In connection with the Acquisition, the shareholders of the Company also approved the election of four new directors (in addition to Dr. Jingbin Wang and Shuixing Fu who will remain on as directors of the Company). Richard P. Clark, L. Simon Jackson, Robert Chase and Alexander Davidson will join the Company's board of directors and Richard P. Clark will assume the role of Chairman, concurrently with the closing of the Acquisition.

At the Meeting the Company's shareholders also approved a change in the name of the Company and a share consolidation.
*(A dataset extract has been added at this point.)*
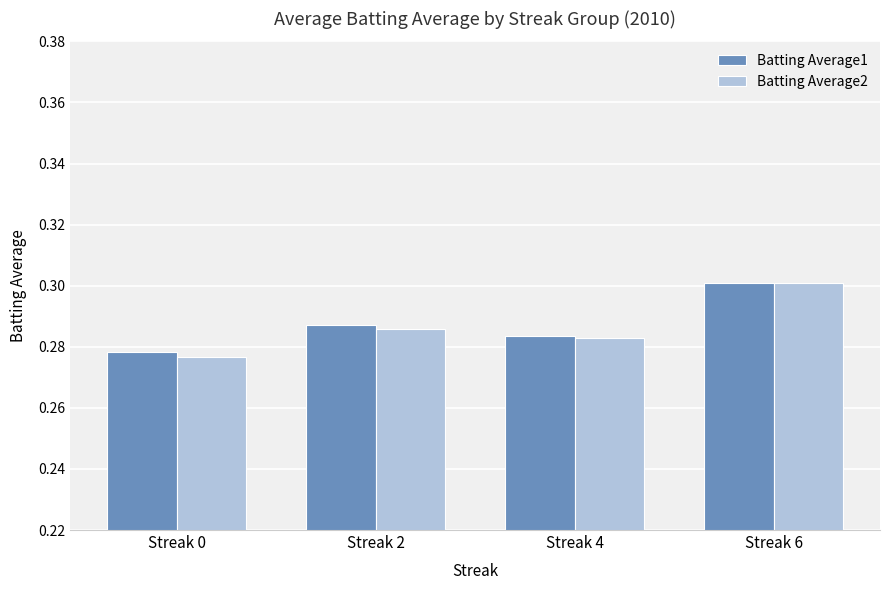

What is the sum of all Batting Average1 values?

1.1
In light of Canaco's new focus and changes to the board of directors and management team as a result of the Acquisition and Spinout Transaction, the Company's name will be changed to "Orca Gold Inc." and following the closing of the Acquisition, its common shares will trade on the TSX Venture Exchange under the new symbol "ORG". In addition, upon the closing of the Acquisition, expected to take place on or about April 4, 2013 and subject to court and regulatory approval, the common shares will be consolidated on a three to one basis.
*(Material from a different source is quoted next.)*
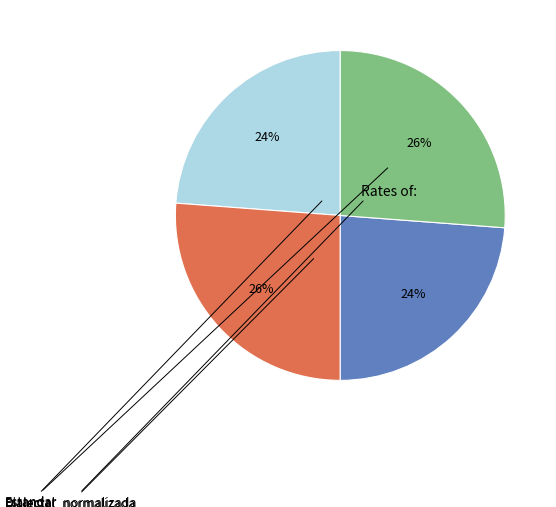

The Estandar slice represents 24% of the pie. True or false?

True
This announcement is for informational purposes only and does not constitute an offer to purchase, a solicitation of an offer to sell the shares or a solicitation of a proxy.
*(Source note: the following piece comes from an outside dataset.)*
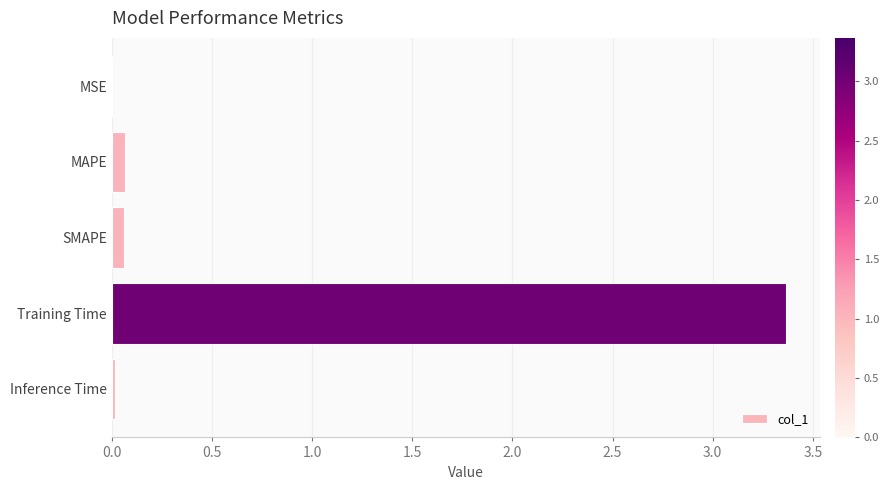

The chart shows a value of 0.0 at MSE. True or false?

True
Additional information about Canaco including press releases, interim financial statements and other public documents can be viewed at the Company's website www.canaco.ca or at www.sedar.com.

On behalf of the Board of Directors:

Andrew Lee Smith, P. Geo, President, CEO and Director

Cautionary Statement Regarding Forward-Looking Information

This press release contains "forward-looking information" within the meaning of applicable Canadian securities legislation. Generally, forward-looking information can be identified by the use of forward-looking terminology such as "anticipate", "believe", "plan", "expect", "intend", "estimate", "forecast", "project", "budget", "schedule", "may", "will", "could", "might", "should" or variations of such words or similar words or expressions or statements that certain events "may" or "will" occur. Forward-looking statements in this press release include, but are not limited to, statements relating to the timing of the closing of the Acquisition and Spinout Transaction, the receipt of final court approval in respect of the Spinout Transaction, the receipt of the approval of the TSX Venture Exchange, the trading of the shares of the Company and East Africa Metals on the TSX Venture Exchange, and the management of and plans for the Company and East Arica Metals following completion of the Acquisition and Spinout Transaction. Forward-looking information is based on reasonable assumptions that have been made by the Company as at the date of such information and is subject to known and unknown risks, uncertainties and other factors that may cause the actual results, level of activity, performance or achievements of the Company to be materially different from those expressed or implied by such forward-looking information, including but not limited to risks associated with the satisfaction of the conditions to closing in the Share Purchase Agreement and the rules of the TSX Venture Exchange. Although the Company has attempted to identify important factors that could cause actual results to differ materially from those contained in forward-looking information, there may be other factors that cause results not to be as anticipated, estimated or intended. There can be no assurance that such information will prove to be accurate, as actual results and future events could differ materially from those anticipated in such information. Neither the Company, Shark Minerals nor East Africa Metals undertakes any obligation to update forward-looking information if circumstances or management's estimates, assumptions or opinions should change, except as required by applicable law. Accordingly, readers should not place undue reliance on forward-looking information contained herein, except in accordance with applicable securities laws.

Neither TSX Venture Exchange nor its Regulation Services Provider (as that term is defined in the policies of the TSX Venture Exchange) accepts responsibility for the adequacy or accuracy of this release.